Il se trouve enfin - ça n’aura pas non plus échappé à ta sagacité légendaire - que les syndicats sont dans les starting-blocks, remontés, très motivés, vachement résolus à faire entendre la voix des travailleurs et à mettre un coup d’arrêt aux mesures anti-sociales du gouvernement, bref, chauds comme un commando cégétiste qui s’entraîne au maniement du gourdin en attendant d’investir la Bourse du Travail.
D’où - découlant des trois précédentes considérations - , paf : journée de mobilisation en vue.
(Si, si : je t’assure !)
Et j’espère quand même beaucoup que t’as rien de prévu pour le sept octobre parce qu’il se pourrait bien que ça ne m’étonnerait pas plus que ça que - éventuellement - il y ait un défilé et que - éventuellement - on lance quelques slogans et mots d’ordre et que - éventuellement - le front syndical et la mobilisation, clairsemée mais est-ce bien le plus important ?, contraignent le gouvernement à de lourdes concessions, façon impromptue déclaration présidentielle ou même - soyons fous - engagement gouvernemental à poursuivre le dialogue avec les partenaires sociaux.
Pour te dire : j’en suis tout excité.
Ouh-làlà.
Ouh.
Que je suis excité.
Ouh.
Pour ne rien te cacher, j’escompte bien - par ailleurs, camarade - que cette grande et belle journée de mobilisation sera l’occasion de tirer un trait sur quelques dissensions qui ont agité mon syndicat préféré - que je suis sûr que c’est le tien aussi et qu’on vibre à l’unisson devant les oriflammes outrageusement rougeoyants et fièrement dressés de la centrale la plus révolutionnaire de France, je ne te donne pas son nom, tu vois tout à fait de qui je veux parler.
Parce qu’il est temps que les quelques bisbilles de ces derniers mois soient enfin réglées et que les querelles de chapelle ou de personnes ne gênent plus la réalisation de ce but commun que nous partageons tous, l’avènement de la Sociale.
Aussi me félicite-je avec un enthousiasme non feint que le plus intransigeant des dirigeants syndicaux de ces cinquante dernières années, Bernard Thibault, aka Kamarade-Nanard-je-lâche-rien-et-que-si-t’es-pas-content-je-te-monte-une-barricade-là-tout-de-suite-dans-le-grand-salon-de-l’Elysée-où-j’ai-pris-mes-quartiers-on-est-comme-ça-à-la-CGT-on-est-des-oufs, que Bernard Thibault, donc, siffle la fin de partie et tente de remettre un peu d’ordre en sa centrale.

→ **Matériel fourni**

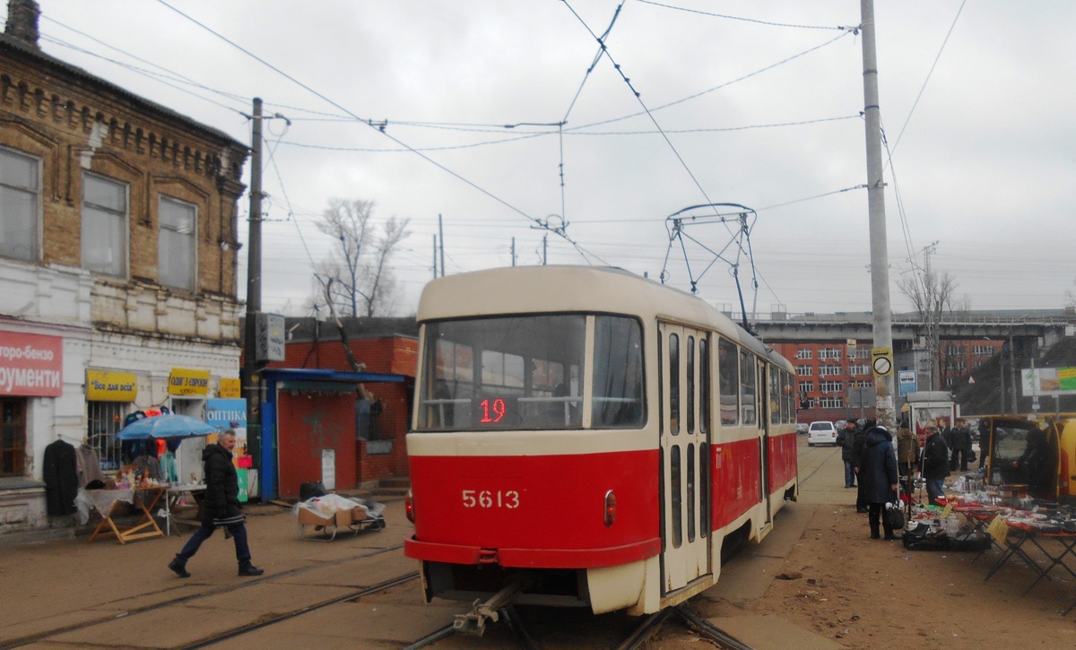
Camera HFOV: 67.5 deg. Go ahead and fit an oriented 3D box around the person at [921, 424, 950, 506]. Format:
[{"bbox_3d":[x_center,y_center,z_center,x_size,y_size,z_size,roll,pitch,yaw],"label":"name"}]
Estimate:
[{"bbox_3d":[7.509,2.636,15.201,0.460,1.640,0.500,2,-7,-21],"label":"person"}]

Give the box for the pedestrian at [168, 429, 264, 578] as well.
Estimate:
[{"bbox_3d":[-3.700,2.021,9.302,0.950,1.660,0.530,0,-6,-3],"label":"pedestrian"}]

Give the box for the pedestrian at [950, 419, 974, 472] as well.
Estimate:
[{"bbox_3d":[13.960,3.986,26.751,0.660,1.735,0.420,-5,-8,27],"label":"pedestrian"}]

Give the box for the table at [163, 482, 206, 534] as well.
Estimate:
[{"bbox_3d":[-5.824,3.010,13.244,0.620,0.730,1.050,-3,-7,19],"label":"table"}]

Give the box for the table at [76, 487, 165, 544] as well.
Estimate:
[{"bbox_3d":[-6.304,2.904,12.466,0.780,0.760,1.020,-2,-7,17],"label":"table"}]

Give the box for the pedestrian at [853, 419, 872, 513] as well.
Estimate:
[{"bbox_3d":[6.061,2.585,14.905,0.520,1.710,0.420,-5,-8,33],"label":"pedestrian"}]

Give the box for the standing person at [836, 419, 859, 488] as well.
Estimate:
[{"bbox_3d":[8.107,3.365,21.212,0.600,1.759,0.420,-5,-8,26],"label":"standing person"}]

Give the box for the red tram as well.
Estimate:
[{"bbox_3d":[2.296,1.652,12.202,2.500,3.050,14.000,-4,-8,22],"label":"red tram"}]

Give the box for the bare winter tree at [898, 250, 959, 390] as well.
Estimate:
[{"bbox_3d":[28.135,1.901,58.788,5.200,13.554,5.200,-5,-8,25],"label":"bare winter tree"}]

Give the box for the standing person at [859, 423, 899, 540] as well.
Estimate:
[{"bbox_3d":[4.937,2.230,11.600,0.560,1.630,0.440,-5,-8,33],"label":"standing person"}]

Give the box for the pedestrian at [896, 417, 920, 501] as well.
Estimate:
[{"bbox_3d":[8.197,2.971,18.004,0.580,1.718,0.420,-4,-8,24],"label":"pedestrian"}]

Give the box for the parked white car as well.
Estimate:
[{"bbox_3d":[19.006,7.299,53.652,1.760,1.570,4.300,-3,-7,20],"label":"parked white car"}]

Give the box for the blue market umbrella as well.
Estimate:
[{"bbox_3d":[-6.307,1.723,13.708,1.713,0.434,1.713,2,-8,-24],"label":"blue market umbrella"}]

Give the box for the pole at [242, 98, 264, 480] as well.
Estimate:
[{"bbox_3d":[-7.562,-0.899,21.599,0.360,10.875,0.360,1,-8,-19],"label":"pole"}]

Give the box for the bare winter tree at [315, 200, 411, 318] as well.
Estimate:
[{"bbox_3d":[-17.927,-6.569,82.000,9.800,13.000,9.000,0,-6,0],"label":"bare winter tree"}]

→ **Tâche à réaliser 1**
Recopiez l'extrait fourni à l'identique, en commençant à « Aussi me félicite-je » et en terminant à « en sa centrale. ».
→ **Tâche à réaliser 2**
D'après l'extrait fourni, pour quelle date le lecteur devrait-il ne rien avoir de prévu ?
→ **Tâche à réaliser 3**
Réécrivez plus brièvement le paragraphe de l'extrait fourni qui commence par « Il se trouve enfin », en conservant ses faits principaux.
La liste ne sert pas ici.

→ **Zone de réponse 1**
Aussi me félicite-je avec un enthousiasme non feint que le plus intransigeant des dirigeants syndicaux de ces cinquante dernières années, Bernard Thibault, aka Kamarade-Nanard-je-lâche-rien-et-que-si-t’es-pas-content-je-te-monte-une-barricade-là-tout-de-suite-dans-le-grand-salon-de-l’Elysée-où-j’ai-pris-mes-quartiers-on-est-comme-ça-à-la-CGT-on-est-des-oufs, que Bernard Thibault, donc, siffle la fin de partie et tente de remettre un peu d’ordre en sa centrale.

→ **Zone de réponse 2**
Le sept octobre.

→ **Zone de réponse 3**
Les syndicats sont prêts, remontés et très motivés : ils veulent faire entendre la voix des travailleurs et stopper les mesures anti-sociales du gouvernement.